María La Talegona permaneció toda su vida soltera, pero su vida estuvo repleta del cariño de su familia y amistades y de cuantos la conocían. Persona singular, sencilla cariñosa, humilde y humana que con su cante por saetas supo adentrarse en el corazón de cuantos la escuchaban. Su buena amiga Concepción Castro Muñoz, autora de letras flamencas, le proporcionó muchas de las saetas que La Talegona cantó. Murió en su ciudad el 11 de febrero de 1991.

Testimonios

  • Para María Zamorano su vida era la Semana Santa. Era un torrente de voz y sentimientos, pues rezaba cantando y llorando, era tal la fuerza vital que expresaba que repercutía en su cuerpo entero, suponiéndole subidas la tensión que mediante el sangrado nasal se reconfortaba nuevamente, así exponía este acontecimiento:
-"Cuando voy a cantar me sube la tensión y se me viene a la cabeza, porque como mucho y me da el mareo. Pero cuando me sale la sangre por la nariz se me quita todo y me sale como un corro. Así... como un grifo abierto. Me pongo algo para taparlo y ya estoy bien para cantar como los mismos angeles".

Su cante por saetas era para ella como un éxtasis espiritual, y comentó en alguna ocasión que la Virgen le había sonreído:

-"Fue en la calle Claudio Marcelo. Estaba yo en un balcón cantando una saeta y al tirar "p'arriba" con fuerza cerré los ojos y al abrirlos vi cómo la Virgen me sonreía"

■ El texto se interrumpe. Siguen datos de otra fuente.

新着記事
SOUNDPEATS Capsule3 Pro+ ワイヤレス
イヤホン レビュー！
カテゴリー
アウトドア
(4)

Así cantó a su Cristo Esparraguero presintiendo la hora de su muerte:

Cristo mío de mi alma
que cerquita estoy de ti.
Con mi saeta te pido
que a la hora de mi muerte,
estés cerquita de mi.



"Todos los barrios, todos los Cristos y todas las Virgenes de Córdoba, han escuchado la plegaria, la fe a gritos de María la Talegona, que penetraba punzante en el corazón de los que poseen la viva llama cristiana. Muchas veces hemos oido su oración, pero queremos recordar esa saeta a la Virgen de los Dolores, cantada en una ventana de la Plaza de Capuchinos":
Costaleros, costaleros,
llevarla a poquito a poco
y tirar por lo derecho,
que no se le claven más
los puñales en su pecho.
o esta otra
Esas lágrimas preciosas
que te ruedan por la cara
se paran en tus mejillas
¡no hay paño con qué limpiarlas!


-"Ni antes ni después ha habido nada igual. Fue una fuera de serie, única con su voz penetrante» en el cante de saetas; y en lo humano -pues compartí con ella veladas de cante por toda la provincia -«una persona sencilla, trabajadora, una buena mujer», que durante el año permanecía en el anonimato para el gran público, que le hacía recobrar su «apogeo» cada Semana Santa.
Churumbaque guarda en la memoria algunas noches célebres en la plaza del Cristo de Gracia lanzando oraciones al «Esparraguero» que se prolongaban «hasta las cuatro de la madrugada".


  • La escritora Rafaela Sánchez Cano la incluyó en su obra Mujeres de Córdoba (col. Arca del Ateneo, 2004).